Ah, pénétrer la pensée du corbeau !

Ah, lire
du corbeau
les pensées !

/

Ah, lire
par-dessus
le corbeau !

°

Pousse les mots
dans leurs ultimes
retranchées…

°

fin mars 2013 –
un rat court-circuite
la Centrale de Fukushima
pendant trente heures…

mars 2013 –
16 000 porcs repêchés
morts
dans le fleuve Huangpu *

* à Shangaï, à Jiaxing.

°

Sainte Larissa *
: la piquante ?

* martyre Goth de Crimée, IVè siècle.

Plein de Saints,
des Saints tous les jours
aujourd’hui Habib

(/Abibe), ron(d) ?

« Cet autobus
a pour terminus »
« le bout du ciel »…

laçant
le fil bleu
de ses chaussures
– un printemps gris

Le 5/7/5,
c’est un leurre,
un appeau
(pour le haïku
occidental)…

un conard enchaîné…

mur
ou trottoir
mon ombre parfois
se casse

rasant le mur
décrépi(t),
son ombre

/

son ombre rasant
le mur décrépit

des plages de fatigue
(de plus en plus fréquentes…)

D’habitude
notre ombre
nous porte…
À Paris
nous portons *
notre ombre
plutôt…

* / porterions

°

(Ses genoux)

Sais-je nous ?

Neige sous ?

Savons-nous ?
Savonnons-nous ?

Que nous savonnassions…

°

Fortuné = L’écu rieur !

°

un chat
pour décorer
la fenêtre

°

Tout va sur des rou(i)llettes …

Un sifflet à roulottes ?

Les portes, zou, vertes !

Je suis (un) homme de tes reins…

Des ampoulpes …

un coq de bas secours ( ?)

°

Autant grasse
qu’il est maigre :
couple à Coca-

(RER Choisy-le-Roi)

Quand tu es
au centre de la création,
que crains-tu ?

Dimanche de Pâques,
un joli petit nœud
au sac-poubelle

Jacqueline,
cloche d’Abbeville
s’en va-t-à Pâques
: l’église démontée

(: France-Info)

Dimanche de Pape :
la ruée vers l’œuf

Dimanche de Pâques
il fait la mayonnaise

Comme ma grand-mère,
Buson disparut
un vingt-cinq décembre

Dimanche de Pâques
à vélo elle secoue sa main
– froid de fin mars

°°°

Les Aborigènes du Kimberley

3 mars 2013

LA GARE

Les Aborigènes du Kimberley (Nord-Ouest de l’Australie)
vivent une vie spirituelle, naturelle, non-violente, harmonieuse…
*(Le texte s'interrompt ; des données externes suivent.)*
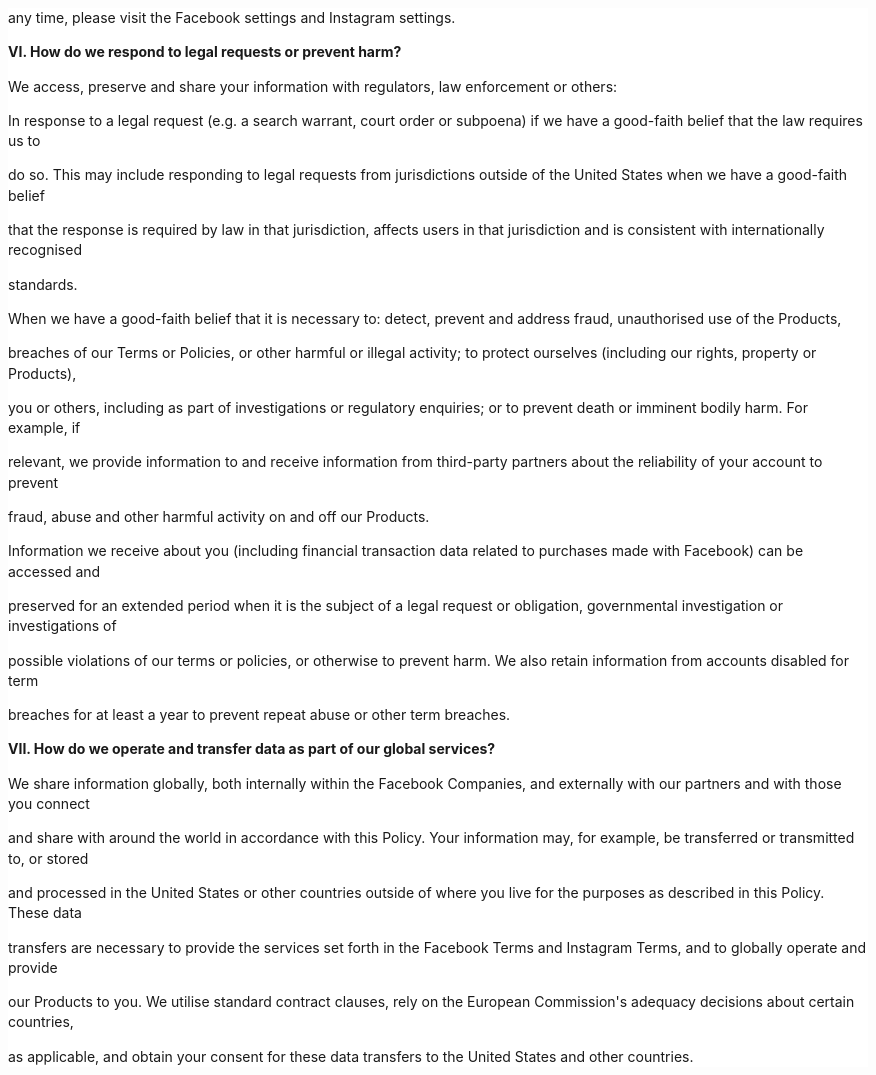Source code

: any time, please visit the Facebook settings and Instagram settings.

**VI. How do we respond to legal requests or prevent harm?**

We access, preserve and share your information with regulators, law enforcement or others:

In response to a legal request (e.g. a search warrant, court order or subpoena) if we have a good-faith belief that the law requires us to

do so. This may include responding to legal requests from jurisdictions outside of the United States when we have a good-faith belief

that the response is required by law in that jurisdiction, affects users in that jurisdiction and is consistent with internationally recognised

standards.

When we have a good-faith belief that it is necessary to: detect, prevent and address fraud, unauthorised use of the Products,

breaches of our Terms or Policies, or other harmful or illegal activity; to protect ourselves (including our rights, property or Products),

you or others, including as part of investigations or regulatory enquiries; or to prevent death or imminent bodily harm. For example, if

relevant, we provide information to and receive information from third-party partners about the reliability of your account to prevent

fraud, abuse and other harmful activity on and off our Products.

Information we receive about you (including financial transaction data related to purchases made with Facebook) can be accessed and

preserved for an extended period when it is the subject of a legal request or obligation, governmental investigation or investigations of

possible violations of our terms or policies, or otherwise to prevent harm. We also retain information from accounts disabled for term

breaches for at least a year to prevent repeat abuse or other term breaches.

**VII. How do we operate and transfer data as part of our global services?**

We share information globally, both internally within the Facebook Companies, and externally with our partners and with those you connect

and share with around the world in accordance with this Policy. Your information may, for example, be transferred or transmitted to, or stored

and processed in the United States or other countries outside of where you live for the purposes as described in this Policy. These data

transfers are necessary to provide the services set forth in the Facebook Terms and Instagram Terms, and to globally operate and provide

our Products to you. We utilise standard contract clauses, rely on the European Commission's adequacy decisions about certain countries,

as applicable, and obtain your consent for these data transfers to the United States and other countries.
À l’inverse des « Européens » qui considèrent que la Terre appartient aux Hommes,
ils considèrent que les Hommes appartiennent à la Terre.

Ils n’ont pas de mots pour dire « mon, mien,…, ton, tien,… », mais seulement « notre, nôtre,… ».

(D’après « Thalassa », France 3, Ven. 1er mars 2013.).